What was initially called the Gluten-Free Restaurant Awareness Program was relaunched in 2014 as the Gluten-Free Food Service (GFFS). GFFS is a program that performs in-person inspections of eating establishments and checks that they follow all best practices in preparing gluten-free food. Locations that pass this assessment are labeled as Validated Gluten-Free Safe Spots (originally called their Gluten-free Restaurant and Foodservice Safety Program until rebranding in 2020). GFFS also offers a coaching program to help guide food providers through the validation process.

Chef to Plate, launched in 2007, is another program under the GFFS umbrella that partners with restaurants and aims to raise awareness of gluten-free options and locations.
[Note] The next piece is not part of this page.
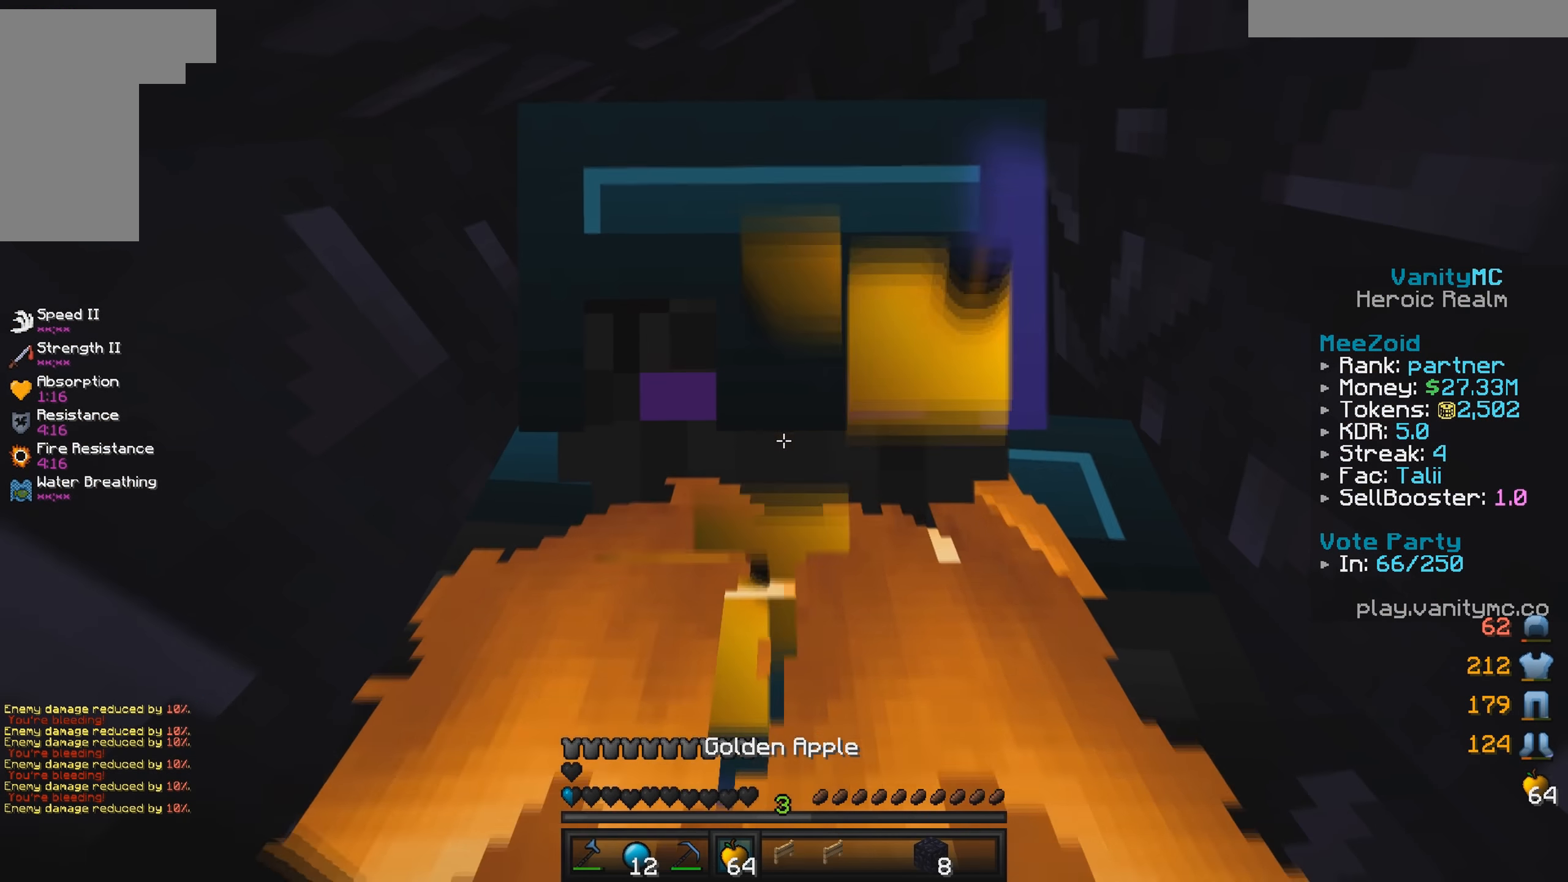
{"dt_ms": 500, "keys": [], "mouse": ["right"], "events": []}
GFFS is managed by Lindsey Yeakle, who joined GIG in 2016.

===GIG Cares===
A registered charity formed in 2021 to fight food insecurity, GIG Cares expands the work of Cutting Costs for Celiacs, a program created by teenager Lexie Van Den Heuvel in 2013. It consists of a food relief program that provides gluten-free products, a gluten-free diet education program, and volunteer advocacy. GIG Cares also provides outreach to children in the form of "Teen Summits", "Kids Camps", and quarterly Generation GF Magazine and has taken ownership of GIG's support groups.